Treatment of corns and calluses
Who among us has not rubbed calluses at least once? I don't think there are any! Today I propose to understand in more detail why they appear, and what are the methods of treatment of corns and calluses.
Calluses and corns are thickened areas of the skin that form as a result of friction or pressure on the skin. Despite the fact that we perceive them solely as a negative phenomenon, in fact, calluses and corns develop naturally in order to help protect the skin underneath.
For many, corns and calluses are synonymous, but this is not at all the case.
Calluses are smaller than corns and have a hard center surrounded by inflamed skin. It develops in places where there is constant friction and can be painful when pressed.
Calluses are rarely painful. It differs from calluses in size and shape and most often occur in places that are under the pressure of your weight, such as on the heels and forefoot.
Causes of corns and calluses
Some calluses and corns on the feet develop from poor walking, but most of people are caused by improper footwear. High-heeled shoes, unfortunately, are not our friends at all. :( It puts pressure on the toes and make women four times more likely than men to suffer from foot problems. But, as the saying goes, beauty requires sacrifice. :)

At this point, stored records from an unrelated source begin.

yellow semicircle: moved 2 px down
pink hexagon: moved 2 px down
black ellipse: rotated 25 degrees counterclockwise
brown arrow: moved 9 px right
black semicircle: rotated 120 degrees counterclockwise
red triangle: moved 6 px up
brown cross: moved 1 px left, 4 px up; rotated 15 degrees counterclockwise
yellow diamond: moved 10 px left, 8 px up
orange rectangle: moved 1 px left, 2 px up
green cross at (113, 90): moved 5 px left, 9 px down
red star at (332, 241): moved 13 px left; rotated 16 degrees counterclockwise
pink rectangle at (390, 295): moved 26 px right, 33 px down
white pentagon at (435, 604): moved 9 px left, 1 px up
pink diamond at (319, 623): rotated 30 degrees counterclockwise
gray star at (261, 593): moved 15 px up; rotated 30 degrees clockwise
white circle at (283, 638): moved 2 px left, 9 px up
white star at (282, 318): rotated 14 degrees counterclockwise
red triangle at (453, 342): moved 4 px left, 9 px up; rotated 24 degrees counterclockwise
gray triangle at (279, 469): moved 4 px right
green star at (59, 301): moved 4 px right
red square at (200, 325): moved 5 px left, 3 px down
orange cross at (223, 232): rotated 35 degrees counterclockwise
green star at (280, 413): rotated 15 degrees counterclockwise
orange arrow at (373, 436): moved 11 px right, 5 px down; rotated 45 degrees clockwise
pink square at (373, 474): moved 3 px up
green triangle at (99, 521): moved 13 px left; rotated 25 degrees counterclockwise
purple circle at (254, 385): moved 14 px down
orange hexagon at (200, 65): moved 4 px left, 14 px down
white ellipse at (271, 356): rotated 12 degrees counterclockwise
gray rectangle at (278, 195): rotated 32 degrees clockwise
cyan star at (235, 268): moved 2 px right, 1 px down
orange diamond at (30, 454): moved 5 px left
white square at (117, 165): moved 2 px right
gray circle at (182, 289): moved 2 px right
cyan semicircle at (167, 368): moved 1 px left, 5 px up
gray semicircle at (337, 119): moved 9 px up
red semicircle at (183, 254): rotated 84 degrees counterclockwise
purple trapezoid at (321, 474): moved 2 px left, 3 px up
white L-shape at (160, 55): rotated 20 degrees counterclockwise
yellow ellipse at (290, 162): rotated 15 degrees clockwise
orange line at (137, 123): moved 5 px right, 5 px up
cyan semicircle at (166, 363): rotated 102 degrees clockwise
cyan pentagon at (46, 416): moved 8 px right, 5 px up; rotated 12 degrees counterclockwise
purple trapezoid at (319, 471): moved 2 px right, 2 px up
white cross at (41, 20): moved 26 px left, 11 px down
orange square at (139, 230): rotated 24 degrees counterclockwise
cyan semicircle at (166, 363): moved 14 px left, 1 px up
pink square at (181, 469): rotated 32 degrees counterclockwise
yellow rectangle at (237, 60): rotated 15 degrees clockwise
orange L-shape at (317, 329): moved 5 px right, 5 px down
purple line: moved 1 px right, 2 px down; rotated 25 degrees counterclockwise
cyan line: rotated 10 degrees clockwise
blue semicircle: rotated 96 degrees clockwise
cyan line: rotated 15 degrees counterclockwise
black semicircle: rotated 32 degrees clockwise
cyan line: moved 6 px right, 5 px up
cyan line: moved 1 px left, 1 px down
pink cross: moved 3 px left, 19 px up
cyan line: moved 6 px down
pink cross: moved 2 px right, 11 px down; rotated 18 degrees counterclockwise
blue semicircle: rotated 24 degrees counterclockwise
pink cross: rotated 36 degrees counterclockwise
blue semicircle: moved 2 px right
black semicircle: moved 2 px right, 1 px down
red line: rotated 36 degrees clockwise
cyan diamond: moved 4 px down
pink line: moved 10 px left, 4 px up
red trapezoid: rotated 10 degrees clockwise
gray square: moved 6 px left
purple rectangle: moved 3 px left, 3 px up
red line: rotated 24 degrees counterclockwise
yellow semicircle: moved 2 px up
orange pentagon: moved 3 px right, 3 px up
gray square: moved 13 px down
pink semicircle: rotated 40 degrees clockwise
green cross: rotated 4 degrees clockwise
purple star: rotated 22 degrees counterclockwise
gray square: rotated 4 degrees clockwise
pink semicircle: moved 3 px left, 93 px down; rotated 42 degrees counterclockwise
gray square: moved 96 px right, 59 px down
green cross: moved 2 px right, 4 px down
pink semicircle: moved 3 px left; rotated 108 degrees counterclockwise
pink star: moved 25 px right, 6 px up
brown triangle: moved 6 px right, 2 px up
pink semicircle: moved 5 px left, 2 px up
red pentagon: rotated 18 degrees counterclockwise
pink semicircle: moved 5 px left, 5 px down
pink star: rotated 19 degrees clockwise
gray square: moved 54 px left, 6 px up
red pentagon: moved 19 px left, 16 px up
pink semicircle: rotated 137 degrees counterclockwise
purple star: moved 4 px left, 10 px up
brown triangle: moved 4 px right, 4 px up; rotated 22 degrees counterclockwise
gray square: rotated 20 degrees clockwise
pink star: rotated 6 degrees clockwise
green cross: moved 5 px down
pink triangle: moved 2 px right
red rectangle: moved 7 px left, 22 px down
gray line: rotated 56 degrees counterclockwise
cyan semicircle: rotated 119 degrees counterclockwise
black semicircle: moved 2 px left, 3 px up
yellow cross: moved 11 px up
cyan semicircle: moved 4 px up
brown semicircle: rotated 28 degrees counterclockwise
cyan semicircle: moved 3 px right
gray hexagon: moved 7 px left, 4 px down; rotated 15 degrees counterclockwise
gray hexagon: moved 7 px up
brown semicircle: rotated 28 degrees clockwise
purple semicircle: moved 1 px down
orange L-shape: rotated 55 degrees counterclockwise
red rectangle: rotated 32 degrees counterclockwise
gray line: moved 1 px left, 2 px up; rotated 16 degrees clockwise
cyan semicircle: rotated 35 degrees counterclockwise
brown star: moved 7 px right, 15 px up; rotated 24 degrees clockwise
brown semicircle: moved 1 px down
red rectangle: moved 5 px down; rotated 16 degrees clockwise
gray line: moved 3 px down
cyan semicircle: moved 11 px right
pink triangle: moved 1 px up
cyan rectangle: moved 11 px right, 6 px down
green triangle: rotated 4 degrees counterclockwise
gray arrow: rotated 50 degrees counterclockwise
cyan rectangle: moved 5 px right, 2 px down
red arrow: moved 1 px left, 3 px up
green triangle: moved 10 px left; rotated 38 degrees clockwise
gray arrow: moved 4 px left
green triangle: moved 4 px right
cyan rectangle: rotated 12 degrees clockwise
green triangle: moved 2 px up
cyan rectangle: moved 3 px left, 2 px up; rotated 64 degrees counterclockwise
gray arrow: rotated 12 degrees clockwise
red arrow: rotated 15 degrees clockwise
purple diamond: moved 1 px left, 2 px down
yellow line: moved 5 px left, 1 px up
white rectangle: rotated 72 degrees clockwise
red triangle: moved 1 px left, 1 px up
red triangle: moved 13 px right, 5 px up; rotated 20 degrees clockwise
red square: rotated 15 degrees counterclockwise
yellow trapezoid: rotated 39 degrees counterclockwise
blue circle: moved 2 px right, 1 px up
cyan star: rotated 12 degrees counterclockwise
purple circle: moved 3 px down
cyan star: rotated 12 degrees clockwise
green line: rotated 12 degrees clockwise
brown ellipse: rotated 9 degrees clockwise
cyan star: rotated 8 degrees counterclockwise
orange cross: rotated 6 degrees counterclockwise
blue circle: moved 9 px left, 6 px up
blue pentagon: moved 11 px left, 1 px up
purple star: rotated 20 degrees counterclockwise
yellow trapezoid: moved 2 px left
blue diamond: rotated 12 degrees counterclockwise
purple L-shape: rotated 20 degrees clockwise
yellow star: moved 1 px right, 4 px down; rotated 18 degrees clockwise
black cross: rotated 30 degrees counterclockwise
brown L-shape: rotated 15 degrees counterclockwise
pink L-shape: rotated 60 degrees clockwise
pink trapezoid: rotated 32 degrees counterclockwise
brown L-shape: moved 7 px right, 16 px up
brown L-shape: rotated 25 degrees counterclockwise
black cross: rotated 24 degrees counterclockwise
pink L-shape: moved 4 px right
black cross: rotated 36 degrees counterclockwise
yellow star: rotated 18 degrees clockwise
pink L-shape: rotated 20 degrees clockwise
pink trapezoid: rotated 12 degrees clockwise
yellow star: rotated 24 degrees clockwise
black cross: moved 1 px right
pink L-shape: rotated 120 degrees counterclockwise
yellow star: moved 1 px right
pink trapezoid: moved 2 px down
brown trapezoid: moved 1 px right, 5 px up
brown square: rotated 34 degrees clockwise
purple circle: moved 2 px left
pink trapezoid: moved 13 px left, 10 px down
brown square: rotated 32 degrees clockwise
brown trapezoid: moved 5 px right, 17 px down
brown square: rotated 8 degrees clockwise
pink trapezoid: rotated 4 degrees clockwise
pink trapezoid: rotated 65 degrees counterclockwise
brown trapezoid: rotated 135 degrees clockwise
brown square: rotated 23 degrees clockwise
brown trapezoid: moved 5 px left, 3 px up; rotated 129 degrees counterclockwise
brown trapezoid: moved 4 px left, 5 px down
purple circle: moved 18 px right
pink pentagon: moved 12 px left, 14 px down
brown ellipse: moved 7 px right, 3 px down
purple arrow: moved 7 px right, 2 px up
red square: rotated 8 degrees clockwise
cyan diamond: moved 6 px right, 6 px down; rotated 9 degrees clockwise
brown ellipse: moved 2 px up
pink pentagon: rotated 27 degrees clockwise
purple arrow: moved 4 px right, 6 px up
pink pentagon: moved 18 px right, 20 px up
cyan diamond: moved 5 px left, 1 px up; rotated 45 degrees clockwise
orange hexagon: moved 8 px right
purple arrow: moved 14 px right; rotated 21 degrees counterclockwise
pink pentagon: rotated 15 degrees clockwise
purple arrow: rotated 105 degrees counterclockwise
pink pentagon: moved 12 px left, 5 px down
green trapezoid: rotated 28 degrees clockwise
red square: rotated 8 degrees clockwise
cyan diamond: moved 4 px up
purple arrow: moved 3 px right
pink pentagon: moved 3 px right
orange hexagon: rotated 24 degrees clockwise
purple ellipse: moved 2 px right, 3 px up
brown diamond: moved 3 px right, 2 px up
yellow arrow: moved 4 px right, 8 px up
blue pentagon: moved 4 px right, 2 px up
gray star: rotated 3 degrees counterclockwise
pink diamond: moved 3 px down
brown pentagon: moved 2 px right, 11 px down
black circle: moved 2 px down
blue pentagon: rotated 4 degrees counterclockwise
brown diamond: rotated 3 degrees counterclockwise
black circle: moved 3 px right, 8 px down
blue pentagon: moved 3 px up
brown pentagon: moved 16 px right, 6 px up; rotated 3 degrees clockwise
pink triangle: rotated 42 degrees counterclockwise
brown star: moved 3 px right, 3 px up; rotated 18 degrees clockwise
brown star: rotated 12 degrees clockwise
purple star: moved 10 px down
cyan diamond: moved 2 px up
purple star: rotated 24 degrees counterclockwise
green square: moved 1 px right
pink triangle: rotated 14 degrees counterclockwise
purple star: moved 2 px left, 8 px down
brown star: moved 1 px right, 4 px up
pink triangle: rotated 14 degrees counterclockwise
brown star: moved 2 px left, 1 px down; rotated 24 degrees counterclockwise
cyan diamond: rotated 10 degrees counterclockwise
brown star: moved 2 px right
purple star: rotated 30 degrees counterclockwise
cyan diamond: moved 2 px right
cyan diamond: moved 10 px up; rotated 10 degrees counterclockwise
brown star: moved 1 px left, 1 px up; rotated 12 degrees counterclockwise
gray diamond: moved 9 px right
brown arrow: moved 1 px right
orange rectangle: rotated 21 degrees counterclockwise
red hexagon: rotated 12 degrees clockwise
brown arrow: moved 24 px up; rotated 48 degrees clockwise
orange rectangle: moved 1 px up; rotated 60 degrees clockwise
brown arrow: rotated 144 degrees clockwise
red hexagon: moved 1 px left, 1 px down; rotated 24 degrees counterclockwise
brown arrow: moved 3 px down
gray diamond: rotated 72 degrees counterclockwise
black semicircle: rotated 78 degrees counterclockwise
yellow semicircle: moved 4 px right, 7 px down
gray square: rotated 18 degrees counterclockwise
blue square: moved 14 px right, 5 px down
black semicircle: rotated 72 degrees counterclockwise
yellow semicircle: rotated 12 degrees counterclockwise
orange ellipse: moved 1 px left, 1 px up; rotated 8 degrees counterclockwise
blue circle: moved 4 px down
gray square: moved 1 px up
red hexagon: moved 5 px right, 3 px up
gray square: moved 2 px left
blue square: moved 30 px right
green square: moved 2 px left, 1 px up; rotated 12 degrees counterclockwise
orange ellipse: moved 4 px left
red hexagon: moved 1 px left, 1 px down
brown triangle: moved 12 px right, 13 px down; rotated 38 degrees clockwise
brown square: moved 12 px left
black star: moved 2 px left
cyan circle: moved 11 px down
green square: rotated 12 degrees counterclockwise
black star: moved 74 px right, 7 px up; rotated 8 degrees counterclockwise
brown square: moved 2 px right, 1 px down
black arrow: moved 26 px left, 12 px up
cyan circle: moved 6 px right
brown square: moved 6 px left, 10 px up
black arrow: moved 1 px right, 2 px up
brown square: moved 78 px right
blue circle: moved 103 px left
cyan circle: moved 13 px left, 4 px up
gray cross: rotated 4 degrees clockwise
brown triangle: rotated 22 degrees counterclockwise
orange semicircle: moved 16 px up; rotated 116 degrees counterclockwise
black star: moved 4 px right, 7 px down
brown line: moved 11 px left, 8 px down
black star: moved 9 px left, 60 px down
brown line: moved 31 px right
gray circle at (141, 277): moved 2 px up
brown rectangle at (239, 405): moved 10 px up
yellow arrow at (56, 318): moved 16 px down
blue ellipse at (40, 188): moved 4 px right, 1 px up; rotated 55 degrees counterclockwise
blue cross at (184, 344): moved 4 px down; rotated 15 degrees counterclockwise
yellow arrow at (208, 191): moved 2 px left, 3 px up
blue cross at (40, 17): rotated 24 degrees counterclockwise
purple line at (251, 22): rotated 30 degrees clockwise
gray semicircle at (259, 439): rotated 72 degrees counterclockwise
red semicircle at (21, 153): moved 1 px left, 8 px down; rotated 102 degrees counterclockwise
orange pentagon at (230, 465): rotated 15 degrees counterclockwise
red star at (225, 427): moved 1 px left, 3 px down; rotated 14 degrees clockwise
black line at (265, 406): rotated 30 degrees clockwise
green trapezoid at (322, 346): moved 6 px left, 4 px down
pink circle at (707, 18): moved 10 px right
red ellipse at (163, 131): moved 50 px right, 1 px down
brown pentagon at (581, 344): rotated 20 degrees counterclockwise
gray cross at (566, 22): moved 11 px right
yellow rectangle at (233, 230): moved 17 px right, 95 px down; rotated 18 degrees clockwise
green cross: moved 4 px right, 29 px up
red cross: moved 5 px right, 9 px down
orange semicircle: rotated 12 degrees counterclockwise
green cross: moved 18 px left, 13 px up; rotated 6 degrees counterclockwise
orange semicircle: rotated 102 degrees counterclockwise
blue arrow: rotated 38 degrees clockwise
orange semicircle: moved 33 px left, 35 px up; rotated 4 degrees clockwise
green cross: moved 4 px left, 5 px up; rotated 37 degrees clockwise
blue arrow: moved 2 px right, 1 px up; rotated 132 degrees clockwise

Other triggers for the development of calluses or corns include: deformity of the foot and wearing shoes without socks or sandals made of poor quality materials, which leads to friction on the feet.
If you or your child develops a callus that does not have a clear source of pressure, it is best to consult an orthopedist, as it may be a wart or inflammation caused by a foreign body, such as a splinter, that has got under the skin. Feet spend most of its time in an enclosed, moist environment that is ideal for fungal and bacterial infections to thrive. Therefore, you need to be especially careful.
How to prevent corns
Wear properly fitting shoes. A common cause of calluses and corns, as I have already mentioned, is shoes that do not fit in the size and shape of your foot.
To best fit shoes, I suggest trying this on at the end of the day, when your feet may be slightly swollen.
Use adhesive tape. Do not wait for the moment when you already rub your leg. Place a band-aid where the shoes are likely to rub, especially if it's new.
Check out the pedicure. Toenails that are too long can put extra pressure on your shoes and cause calluses.
Treatment of corns and corns
At the moment, there are many medications with which you can treat corns or calluses that bother you.
All of these products have the same active ingredient - salicylic acid.
Salicylic acid is a keratolytic, which means that it dissolves the protein (keratin) that makes up most of the skin. The use of salicylic acid will help to “dry out” the top of the skin, which will then allow for painless removal of dead tissue.
But not everyone can safely use salicylic products. People with diabetes or poor blood circulation should refrain from such treatments, as in these situations, the use of salicylic acid can potentially lead to the formation of skin ulcers.
Do not attempt to cut or shave off calluses and corns at home. This can lead to a dangerous infection of the surrounding tissues. This must be performed by an orthopedist or other medical professional.
In order to remove dead skin tissue, first soak your feet in warm water for 10 minutes, and then gently, in a circular motion, rub your feet with a pumice stone.
Apply a moisturizing lotion or cream to the affected area daily.
There are also folk remedies for the treatment of corns and calluses. These include:
- Apple vinegar. It is added to baths to soften corns.
- Castor oil. It also has a softening effect.
- Onion. Soak a slice of onion in table vinegar for several hours, and then apply to the corn, securing with adhesive tape. Leave this compress overnight, and use every night until the corn softens.
- Bread. Soak half a slice of stale bread in apple cider vinegar and secure it to the affected part of your leg with a Band-Aid. Wrap with plastic wrap and put on cotton socks. Your callus or corn should be gone by morning.
- Soda. To treat your corns with baking soda, mix water, baking soda, and lemon juice to make a paste. Apply the paste on calluses or corns and leave overnight. This remedy exfoliates dead skin cells and prevents infection.
Most calluses and corns gradually disappear when the friction or pressure that causes it stops. However, if you're not sure what's causing the callus, or if you're experiencing excessive pain, or if you're diabetic, it's worth seeing a board-certified dermatologist.